Friday, February 22, 2008
Even 'though manufacturing integrated circuits (ICs) is one of the most costly and complex processes known to man ... chips are still susceptible to counterfeiting. Sometimes devices are painstakingly reverse engineered, other times these are simply cheap devices re-marked to make them look like expensive ones.
EU and U.S. senior officials said on Friday they would crack down on counterfeiting of computer components after they seized over 360,000 fake items in just two weeks in a joint operation at the end of last year.
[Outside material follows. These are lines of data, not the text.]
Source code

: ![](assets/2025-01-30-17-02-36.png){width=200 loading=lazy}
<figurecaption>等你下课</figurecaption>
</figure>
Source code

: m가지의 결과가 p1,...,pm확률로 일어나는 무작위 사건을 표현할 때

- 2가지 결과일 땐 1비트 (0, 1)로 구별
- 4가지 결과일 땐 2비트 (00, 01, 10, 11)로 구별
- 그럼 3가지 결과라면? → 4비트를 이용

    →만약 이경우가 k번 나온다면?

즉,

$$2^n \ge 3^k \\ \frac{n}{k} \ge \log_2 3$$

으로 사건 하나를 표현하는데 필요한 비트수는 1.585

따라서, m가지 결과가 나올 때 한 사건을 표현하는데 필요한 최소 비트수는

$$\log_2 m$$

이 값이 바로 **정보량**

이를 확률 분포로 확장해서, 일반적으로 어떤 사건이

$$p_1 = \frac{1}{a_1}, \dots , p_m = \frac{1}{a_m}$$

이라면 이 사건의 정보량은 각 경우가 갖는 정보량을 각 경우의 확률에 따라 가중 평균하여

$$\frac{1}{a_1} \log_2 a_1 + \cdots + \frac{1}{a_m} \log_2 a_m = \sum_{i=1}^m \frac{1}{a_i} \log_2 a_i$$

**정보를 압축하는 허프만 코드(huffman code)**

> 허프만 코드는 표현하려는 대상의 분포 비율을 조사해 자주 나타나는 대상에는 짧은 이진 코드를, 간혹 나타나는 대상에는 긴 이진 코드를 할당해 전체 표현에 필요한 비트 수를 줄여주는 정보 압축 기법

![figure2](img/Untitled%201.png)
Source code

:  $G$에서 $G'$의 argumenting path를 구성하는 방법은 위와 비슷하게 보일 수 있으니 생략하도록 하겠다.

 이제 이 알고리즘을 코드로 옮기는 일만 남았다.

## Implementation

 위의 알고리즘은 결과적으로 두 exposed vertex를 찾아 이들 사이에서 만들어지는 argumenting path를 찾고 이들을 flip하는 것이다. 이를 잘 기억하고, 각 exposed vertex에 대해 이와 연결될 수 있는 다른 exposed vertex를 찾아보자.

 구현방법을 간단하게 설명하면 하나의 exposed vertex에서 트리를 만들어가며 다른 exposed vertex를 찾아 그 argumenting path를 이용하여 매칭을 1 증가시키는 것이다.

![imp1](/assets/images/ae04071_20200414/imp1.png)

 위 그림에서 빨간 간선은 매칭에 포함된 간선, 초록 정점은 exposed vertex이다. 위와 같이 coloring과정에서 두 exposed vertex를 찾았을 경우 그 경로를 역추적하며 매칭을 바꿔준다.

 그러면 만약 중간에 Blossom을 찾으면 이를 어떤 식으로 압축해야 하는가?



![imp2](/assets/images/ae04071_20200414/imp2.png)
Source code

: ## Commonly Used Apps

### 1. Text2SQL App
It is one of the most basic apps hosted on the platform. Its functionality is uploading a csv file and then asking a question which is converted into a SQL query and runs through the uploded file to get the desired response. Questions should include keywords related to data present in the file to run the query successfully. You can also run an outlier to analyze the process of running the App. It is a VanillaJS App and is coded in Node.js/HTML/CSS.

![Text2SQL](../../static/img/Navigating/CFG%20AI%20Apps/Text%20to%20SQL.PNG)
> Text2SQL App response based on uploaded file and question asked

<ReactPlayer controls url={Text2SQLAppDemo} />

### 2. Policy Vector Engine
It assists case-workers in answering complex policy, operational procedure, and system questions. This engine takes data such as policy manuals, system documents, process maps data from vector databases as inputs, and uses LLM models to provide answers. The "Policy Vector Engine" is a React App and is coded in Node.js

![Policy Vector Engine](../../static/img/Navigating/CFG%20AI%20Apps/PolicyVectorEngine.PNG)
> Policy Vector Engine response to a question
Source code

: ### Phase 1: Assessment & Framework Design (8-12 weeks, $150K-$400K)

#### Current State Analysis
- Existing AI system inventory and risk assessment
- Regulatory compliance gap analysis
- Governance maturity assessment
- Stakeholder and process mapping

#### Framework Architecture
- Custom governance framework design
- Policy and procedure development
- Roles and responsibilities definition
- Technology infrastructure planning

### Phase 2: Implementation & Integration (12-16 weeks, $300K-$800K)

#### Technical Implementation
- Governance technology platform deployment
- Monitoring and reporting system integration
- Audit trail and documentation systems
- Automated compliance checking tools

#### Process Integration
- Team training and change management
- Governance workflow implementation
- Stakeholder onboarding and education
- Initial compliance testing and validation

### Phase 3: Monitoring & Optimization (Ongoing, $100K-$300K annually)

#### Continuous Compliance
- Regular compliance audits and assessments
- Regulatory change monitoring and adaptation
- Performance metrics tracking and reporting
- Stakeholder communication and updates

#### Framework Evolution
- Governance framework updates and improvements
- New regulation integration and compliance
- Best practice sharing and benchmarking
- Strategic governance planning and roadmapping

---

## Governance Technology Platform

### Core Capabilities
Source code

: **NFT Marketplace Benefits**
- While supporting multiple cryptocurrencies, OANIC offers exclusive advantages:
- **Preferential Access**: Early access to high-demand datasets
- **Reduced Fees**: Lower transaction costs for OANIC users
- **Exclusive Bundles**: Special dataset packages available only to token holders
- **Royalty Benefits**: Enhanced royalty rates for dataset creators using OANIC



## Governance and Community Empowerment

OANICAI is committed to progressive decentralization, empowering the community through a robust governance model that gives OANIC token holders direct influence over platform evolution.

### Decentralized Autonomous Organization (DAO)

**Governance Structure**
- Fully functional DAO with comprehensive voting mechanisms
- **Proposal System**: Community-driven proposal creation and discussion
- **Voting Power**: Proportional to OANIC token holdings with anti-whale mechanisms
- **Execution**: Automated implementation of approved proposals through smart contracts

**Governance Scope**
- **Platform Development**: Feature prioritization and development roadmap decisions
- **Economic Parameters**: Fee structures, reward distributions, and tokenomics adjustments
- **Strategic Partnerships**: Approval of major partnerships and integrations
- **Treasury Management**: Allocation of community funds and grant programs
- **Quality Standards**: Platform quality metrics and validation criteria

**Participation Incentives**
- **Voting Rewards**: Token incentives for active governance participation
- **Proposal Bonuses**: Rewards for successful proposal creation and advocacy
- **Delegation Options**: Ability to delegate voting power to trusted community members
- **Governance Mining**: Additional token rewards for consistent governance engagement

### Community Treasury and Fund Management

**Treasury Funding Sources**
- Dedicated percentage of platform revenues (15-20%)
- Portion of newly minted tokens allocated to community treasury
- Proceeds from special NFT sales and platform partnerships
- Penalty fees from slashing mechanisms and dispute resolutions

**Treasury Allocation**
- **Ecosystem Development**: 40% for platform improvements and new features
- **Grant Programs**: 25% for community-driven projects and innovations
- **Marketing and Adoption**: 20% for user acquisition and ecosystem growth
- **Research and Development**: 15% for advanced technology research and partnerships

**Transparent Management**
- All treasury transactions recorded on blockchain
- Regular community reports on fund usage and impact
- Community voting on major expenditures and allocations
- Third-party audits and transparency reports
ICs and computer components of over 40 trademarks including Intel, Cisco and Philips, worth more than $1.3 billion, were seized during the operation, the officials said.
All kinds of devices are affected - military spec, consumer electronics, end-of-life products, simple components, complex ICs, assemblies (like Network Interface Cards), and devices (such as phones and routers).
SEMI, the Semiconductor Industry's standards body is developing a global standard to detect and deter counterfeit product. Contact us to find out more about how this will work.
Saturday, February 09, 2008
The German Plagiarius Awards call attention to the most flagrant fakes product imitations and raise awareness about the dangers of piracy. In addition to look-a-likes of chairs and salt & pepper shakers, were medical devices, pens, children's toys, and faucets with 200% too much lead in them. This is a wake-up call to those manufacturers who think they're too small, or their products are too complex, to attract counterfeiters.Perhaps the US Chamber of Commerce, as part of its CACP activities, should do the same?